El otro se retiró con una levísima sonrisita que molestó a Ígur en la misma pequeña, pero suficiente, medida en que el gesto se había manifestado; dos minutos más tarde reapareció exhibiendo una risa franca y encantadora, y lo introdujo en una sala de amplios ventanales rodeados a capricho por dentro y por fuera de vegetación de todo tipo donde, en el entrepaño de pared central, en una chaise longue, yacía medio apoyada entre almohadones una mujer de edad indefinida bordeando los treinta y cinco, cargada de joyas extremadas, rubia y con los ojos espectacularmente maquillados.
– ¿Fidai Neblí? -dijo la dama, y viendo el gesto de Ígur levantó una mano-. No os inquietéis, no habéis caído en una guarida de comadrejas, conozco bien los usos y las licencias del Imperio. Sea cual sea la ventura que os trae a mi casa, sed bienvenido. Sentaos aquí, a mi lado. -Le dejó sitio y le dio un repaso de arriba abajo con una mirada que, al parecer de Ígur, por insolente se debía pretender experta-. Vos diréis en qué puedo serviros.
– Señora -dijo él-, el asunto que me trae hasta aquí es importante y confidencial.
Ella miró riendo al sirviente.
– Él, como los demás, forma parte de mí; no es un criado, sino un socio. Pero si eso va a tranquilizar a nuestro visitante, Oxuneumus, ¿verdad que no te importa?

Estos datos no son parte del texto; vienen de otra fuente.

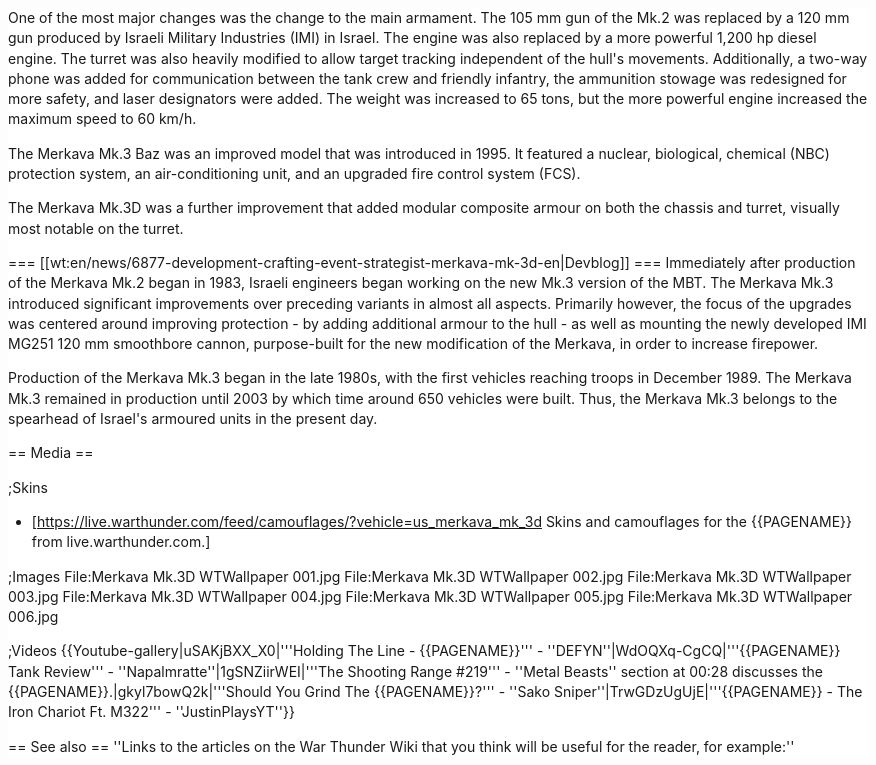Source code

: One of the most major changes was the change to the main armament. The 105 mm gun of the Mk.2 was replaced by a 120 mm gun produced by Israeli Military Industries (IMI) in Israel. The engine was also replaced by a more powerful 1,200 hp diesel engine. The turret was also heavily modified to allow target tracking independent of the hull's movements. Additionally, a two-way phone was added for communication between the tank crew and friendly infantry, the ammunition stowage was redesigned for more safety, and laser designators were added. The weight was increased to 65 tons, but the more powerful engine increased the maximum speed to 60 km/h.

The Merkava Mk.3 Baz was an improved model that was introduced in 1995. It featured a nuclear, biological, chemical (NBC) protection system, an air-conditioning unit, and an upgraded fire control system (FCS).

The Merkava Mk.3D was a further improvement that added modular composite armour on both the chassis and turret, visually most notable on the turret.

=== [[wt:en/news/6877-development-crafting-event-strategist-merkava-mk-3d-en|Devblog]] ===
Immediately after production of the Merkava Mk.2 began in 1983, Israeli engineers began working on the new Mk.3 version of the MBT. The Merkava Mk.3 introduced significant improvements over preceding variants in almost all aspects. Primarily however, the focus of the upgrades was centered around improving protection - by adding additional armour to the hull - as well as mounting the newly developed IMI MG251 120 mm smoothbore cannon, purpose-built for the new modification of the Merkava, in order to increase firepower.

Production of the Merkava Mk.3 began in the late 1980s, with the first vehicles reaching troops in December 1989. The Merkava Mk.3 remained in production until 2003 by which time around 650 vehicles were built. Thus, the Merkava Mk.3 belongs to the spearhead of Israel's armoured units in the present day.

== Media ==



;Skins

- [https://live.warthunder.com/feed/camouflages/?vehicle=us_merkava_mk_3d Skins and camouflages for the {{PAGENAME}} from live.warthunder.com.]

;Images
<gallery mode="packed" caption="Merkava Mk.3D Devblog Images" heights="200">
File:Merkava Mk.3D WTWallpaper 001.jpg
File:Merkava Mk.3D WTWallpaper 002.jpg
File:Merkava Mk.3D WTWallpaper 003.jpg
File:Merkava Mk.3D WTWallpaper 004.jpg
File:Merkava Mk.3D WTWallpaper 005.jpg
File:Merkava Mk.3D WTWallpaper 006.jpg
</gallery>

;Videos
{{Youtube-gallery|uSAKjBXX_X0|'''Holding The Line - {{PAGENAME}}''' - ''DEFYN''|WdOQXq-CgCQ|'''{{PAGENAME}} Tank Review''' - ''Napalmratte''|1gSNZiirWEI|'''The Shooting Range #219''' - ''Metal Beasts'' section at 00:28 discusses the {{PAGENAME}}.|gkyl7bowQ2k|'''Should You Grind The {{PAGENAME}}?''' - ''Sako Sniper''|TrwGDzUgUjE|'''{{PAGENAME}} - The Iron Chariot Ft. M322''' - ''JustinPlaysYT''}}

== See also ==
''Links to the articles on the War Thunder Wiki that you think will be useful for the reader, for example:''

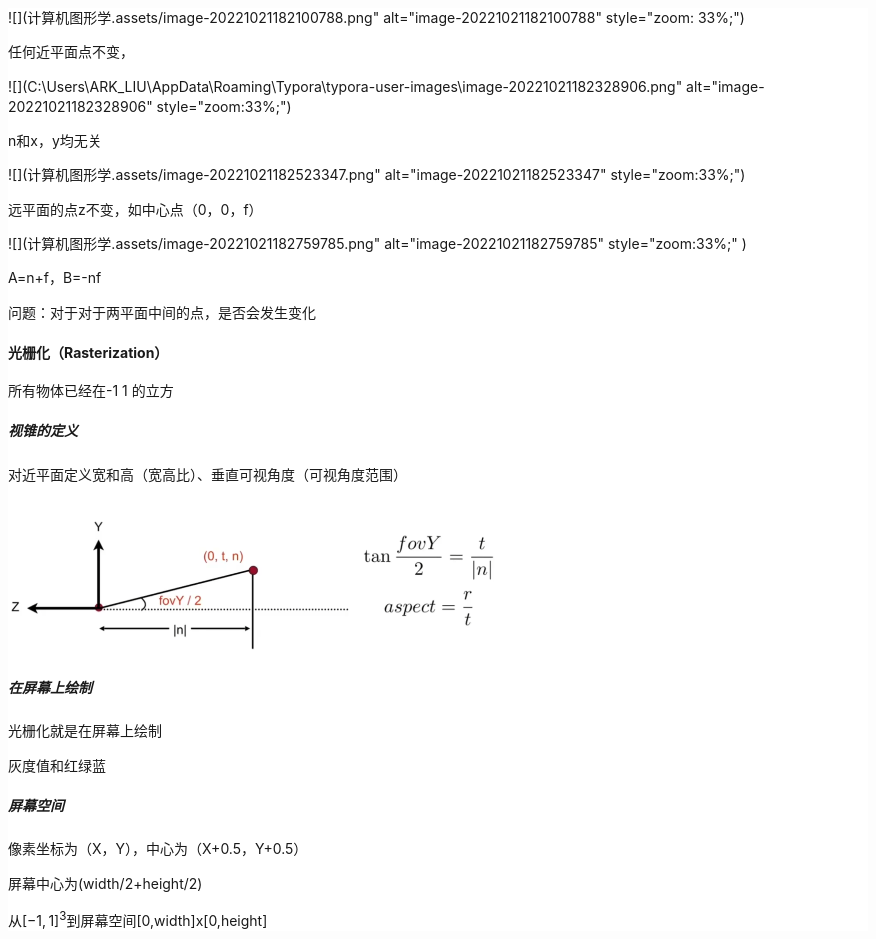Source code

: ![](计算机图形学.assets/image-20221021182100788.png" alt="image-20221021182100788" style="zoom: 33%;")

任何近平面点不变，

![](C:\Users\ARK_LIU\AppData\Roaming\Typora\typora-user-images\image-20221021182328906.png" alt="image-20221021182328906" style="zoom:33%;")

n和x，y均无关

![](计算机图形学.assets/image-20221021182523347.png" alt="image-20221021182523347" style="zoom:33%;")

远平面的点z不变，如中心点（0，0，f）

![](计算机图形学.assets/image-20221021182759785.png" alt="image-20221021182759785" style="zoom:33%;" )

A=n+f，B=-nf

问题：对于对于两平面中间的点，是否会发生变化



#### 光栅化（Rasterization）

所有物体已经在-1 1 的立方

##### 视锥的定义

对近平面定义宽和高（宽高比）、垂直可视角度（可视角度范围）

<img src="image-20221022153932154.png" alt="image-20221022153932154" style="zoom: 50%;" />

##### 在屏幕上绘制

光栅化就是在屏幕上绘制

灰度值和红绿蓝

##### 屏幕空间

像素坐标为（X，Y），中心为（X+0.5，Y+0.5）

屏幕中心为(width/2+height/2)

从$[-1,1]^3$到屏幕空间[0,width]x[0,height]
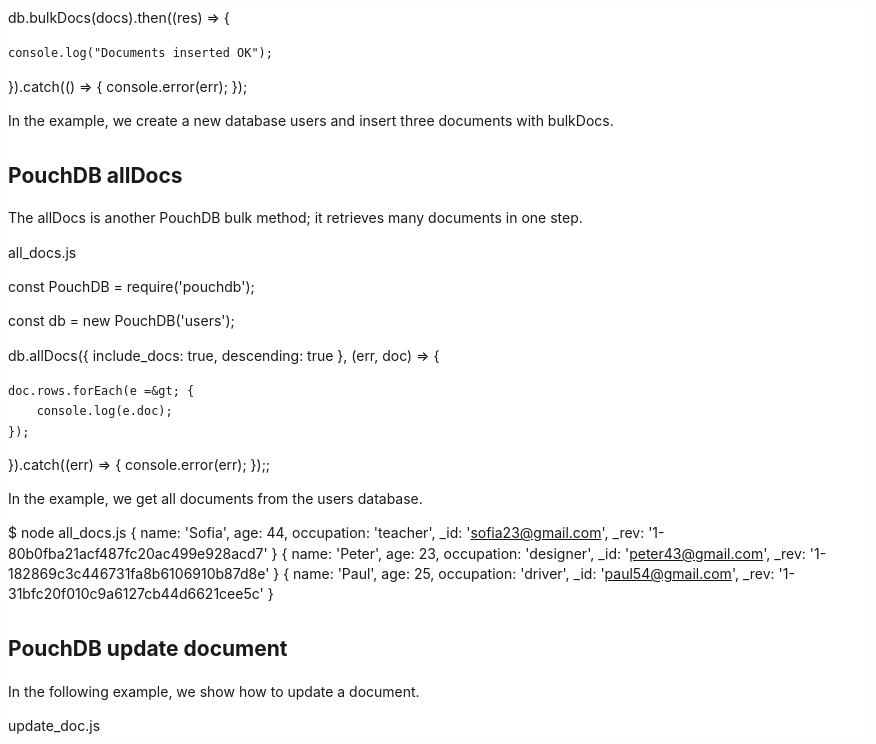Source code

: db.bulkDocs(docs).then((res) =&gt; {

    console.log("Documents inserted OK");
}).catch(() =&gt; {
    console.error(err);
});

In the example, we create a new database users and insert three documents
with bulkDocs.

## PouchDB allDocs

The allDocs is another PouchDB bulk method; it retrieves
many documents in one step.

all_docs.js
  

const PouchDB = require('pouchdb');

const db = new PouchDB('users');

db.allDocs({ include_docs: true, descending: true }, (err, doc) =&gt; {

    doc.rows.forEach(e =&gt; {
        console.log(e.doc);
    });

}).catch((err) =&gt; {
    console.error(err);
});;

In the example, we get all documents from the users database.

$ node all_docs.js
{ name: 'Sofia',
  age: 44,
  occupation: 'teacher',
  _id: 'sofia23@gmail.com',
  _rev: '1-80b0fba21acf487fc20ac499e928acd7' }
{ name: 'Peter',
  age: 23,
  occupation: 'designer',
  _id: 'peter43@gmail.com',
  _rev: '1-182869c3c446731fa8b6106910b87d8e' }
{ name: 'Paul',
  age: 25,
  occupation: 'driver',
  _id: 'paul54@gmail.com',
  _rev: '1-31bfc20f010c9a6127cb44d6621cee5c' }

## PouchDB update document

In the following example, we show how to update a document.

update_doc.js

El tal Oxuneumus, que no había perdido la sonrisa y que tampoco dejó de conservarla después del requerimiento, se inclinó y desapareció de un par de saltos dignos de una estrella de ballet. Ígur contempló a la interlocutora: las facciones, bastante grandes, sobre todo nariz, ojos y boca, acusaban los honores de una vida intensa, pero en el cuerpo, también grande (parecía bastante más alta que él), se apreciaban los beneficios de una vida al aire libre y nada sedentaria. Llevaba el pelo caprichosamente teñido de diferentes colores y rapado en ciertas regiones de la cabeza, en unas corto y de punta, en otras muy largo, trenzado con exuberancia y lleno de joyas y cintas chillonas.